4.7 PRONE POSITION - PHYSIOLOGIC EFFECTS

 Reduced cardiac output due reduction in venous return


 Abdomen compression leads to vena caval compression leading to venous stasis
and engorgement of epidural venous plexus.
 Abdominal compression can lead to cephalad displacement of diaphragm with
subsequent hypoxemia, reduced pulmonary compliance and increased peak
airway pressure.
 Postoperative visual loss is associated with longer duration of prone position,
hypotension and venous and face congestion.
 The arms should be abducted to no more than 90°, with slight internal rotation and
lie in front of the plane of the body to reduce the risk of brachial plexus injury.

 Particular attention should be paid to the ulnar nerve at the elbow which is at risk of
pressure-related injury when the arms are flexed.
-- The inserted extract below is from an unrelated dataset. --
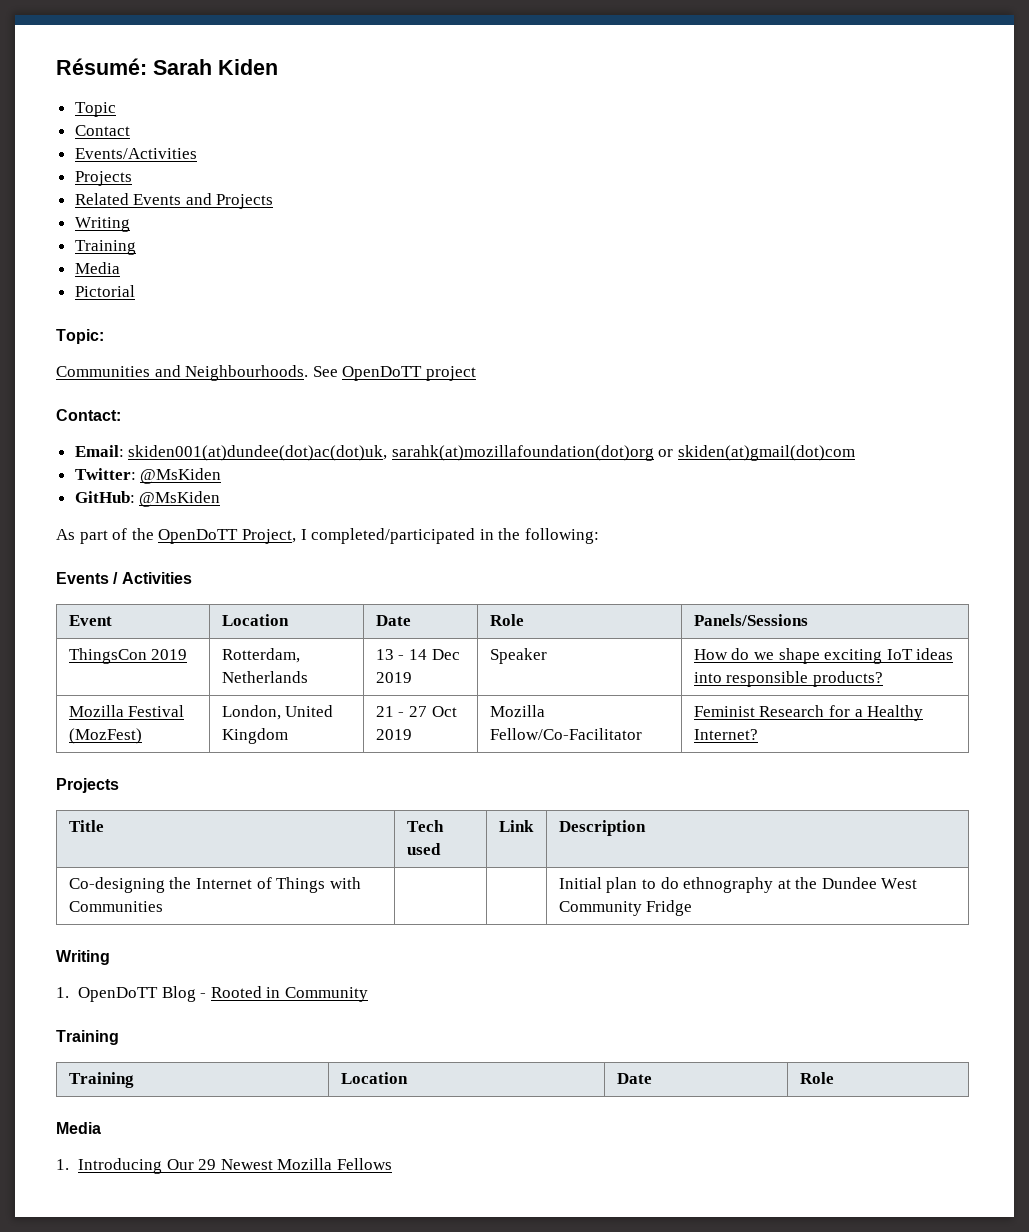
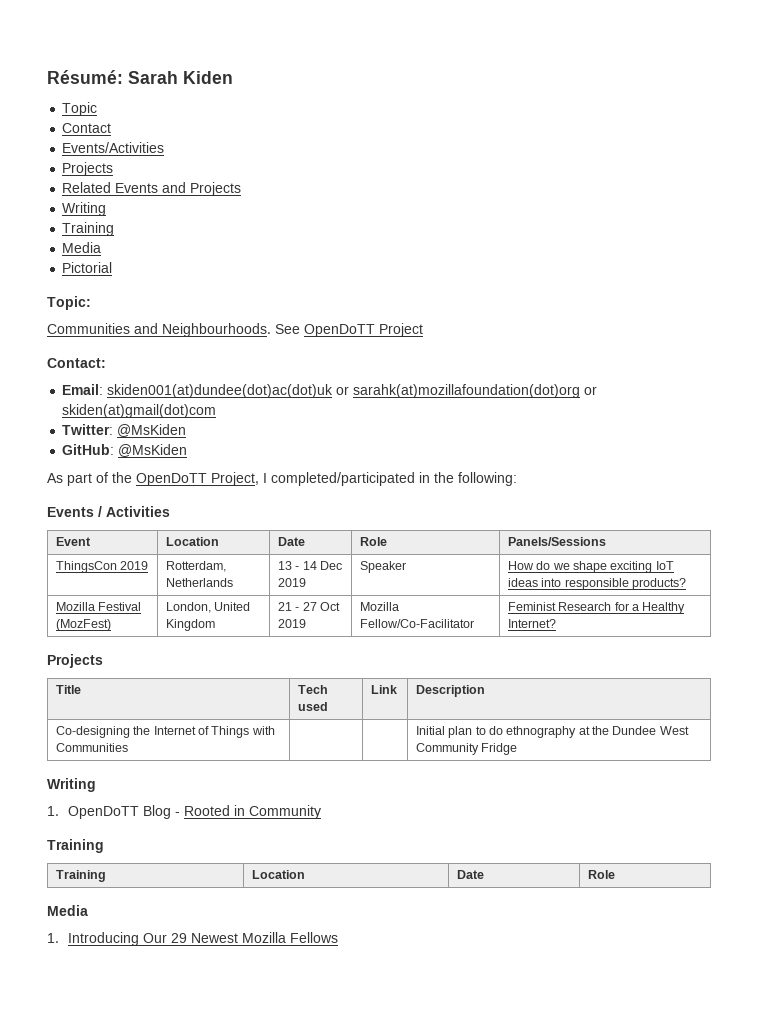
[425,366,476,381] project -> [379,323,423,337] Project
[128,445,388,461] skiden001(at)dundee(dot)ac(dot)uk, -> [107,384,350,398] skiden001(at)dundee(dot)ac(dot)uk or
 Soft tissue compression needs attention, particularly the risk of ischaemia to


breast or male genital area.
5. SUMMARY AND RECOMMENDATIONS

 Positioning the patient during anesthesia is a shared responsibility among the care
providers in the operating room.
 All positions can cause cardiovascular and pulmonary physiologic changes, which
may be exacerbated by anesthesia.
 Goals for positioning should include avoidance of compression and stretch of
neurovascular structures, to minimize the risk of nerve injury.
 Pressure redistribution is the most important factor in preventing pressure induced
injury and may be accomplished by the use of pressure-reducing surfaces and
padding, particularly over bony prominences.